Hay mucho de paciente cantero también en Alija porque a tanta sabrosura no se llega desde la improvisación. Son muchos meses de dar cera y pulir cera para definir esos encuentros gozosos en el plato. «El éxito es el sacrificio de cada día», apunta el chef mientras emplata en la mesa de la cocina. Todos los sabores son nítidos y reconocibles y su combinación establece complicidades y noviazgos, sutiles en ocasiones, demoledores en otras. Ahí están esas irisadas «navajas de buzo» abiertas a la brasa con un escabeche de piparra, los elementos dispuestos como en una alfombra de la Bauhaus. También, la enorme ostra («dos por kilo») con yema de huevo (un sabayón) y crocante de arroz.

Las almejas del pescador

Tras el espárrago blanco y radiante con su vestido de nabo llegan los guisantes lágrima con jugo de chipirón, un minúsculo tesoro de primavera al igual que la borraja con erizos y jugo de anchoas en salazón. El plato de txangurro, angula de monte y maíz está llamado a ser uno de los clásicos de Nerua, una de esas sopas que remite a los guisos de fuego bajo, con el apunte a madera y el toque canalla del whiski.

Aparecen por sorpresa unos moelos, almejas de concha estriada, denostados en el Cantábrico «por ser alimento de pescadores», pero que Alija recupera de la mano del cocinero gallego Toño Vázquez (su sous chef).

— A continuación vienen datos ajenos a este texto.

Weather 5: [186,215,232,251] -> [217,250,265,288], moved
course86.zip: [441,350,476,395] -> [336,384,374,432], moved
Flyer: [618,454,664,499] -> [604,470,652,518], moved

Tienen mordisco y un sabor fresco que acentúa la lima.

Anchoa a la salvia.
Anchoa a la salvia. / J. MÉNDEZ

Limpieza y estampados eléctricos en las pieles de anchoas, verdel y lenguado, con distintos jugos (perfumada y profunda la salvia; el yin y el yang en la salsa negra de cordero que acompaña a un verdel al que la salazón altera su textura y la acerca «a la de una lubina con huevas»). Lo impredecible hace una nueva pirueta en la cigala envuelta en oreja de cerdo y en el limpio lenguado con sápido jugo de almejas.

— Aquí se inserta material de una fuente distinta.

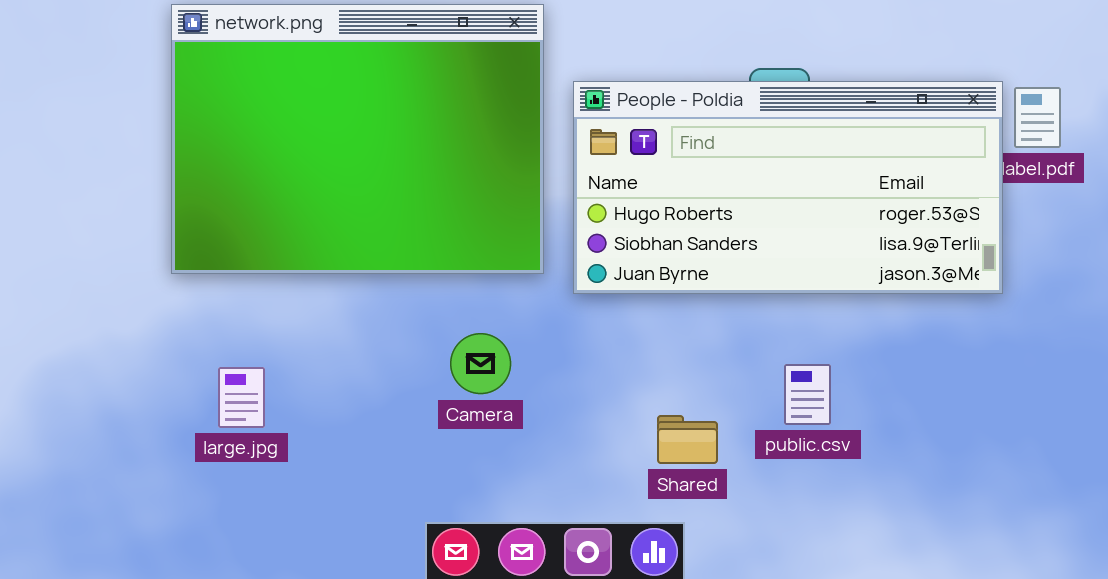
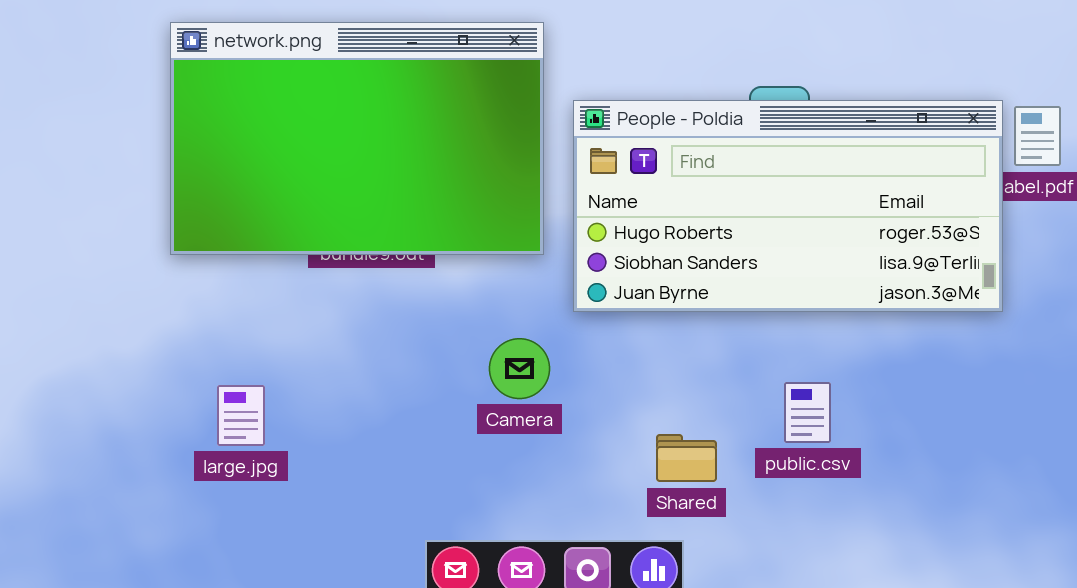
network.png: [171,4,544,274] -> [170,22,544,255], resized
Camera: [450,333,511,394] -> [489,338,550,399], moved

Un viaje a la infancia es su fresco helado de fresa con caseína y crocante de violetas, plato del 2004 pero tan clásico ya como el acuagacate con helado de alholva, aceituna negra y café o ese mochi (bollo de mantequilla) que se instala como la comunión en tu biografía .

Cigala, oreja de cerdo, jugo de cebolla y estragón.
Cigala, oreja de cerdo, jugo de cebolla y estragón. / J. MÉNDEZ

Ismael Álvarez establece su magisterio desde la bodega. Un Itsasmendi Parcelario de Garikoitz Ríos embotellado junto al sumiller de Nerua, un Vidonia 2017 (toda la finura del Listán Blanco en este Suertes del Marqués tinerfeño), un Fino (La Bota de Nerua) de Bodegas Tradición, el Sumoll de Ca N'Estruc, un Barolo (Ginestra 2013) de Diego Conterno, los 50 años en bota de roble que hacen ese dulcísimo tesoro de Maestro Sierra... Un no parar.

Ya es primavera en NeruaGuggenheim. Pronuncien la frase con ritmo de anuncio de grandes almacenes y grápenla en su memoria. Vamos a ver si repitiéndola como un eslógan le llega la segunda estrella Michelin a Nerua. Aquí, por cercanía, nos hemos 'acostumbrado' a su presencia cuando, en realidad, nos encontramos ante un fenómeno planetario. «Tengo un compromiso con los sabores, con la fragancia y con la belleza de los platos», repite Alija.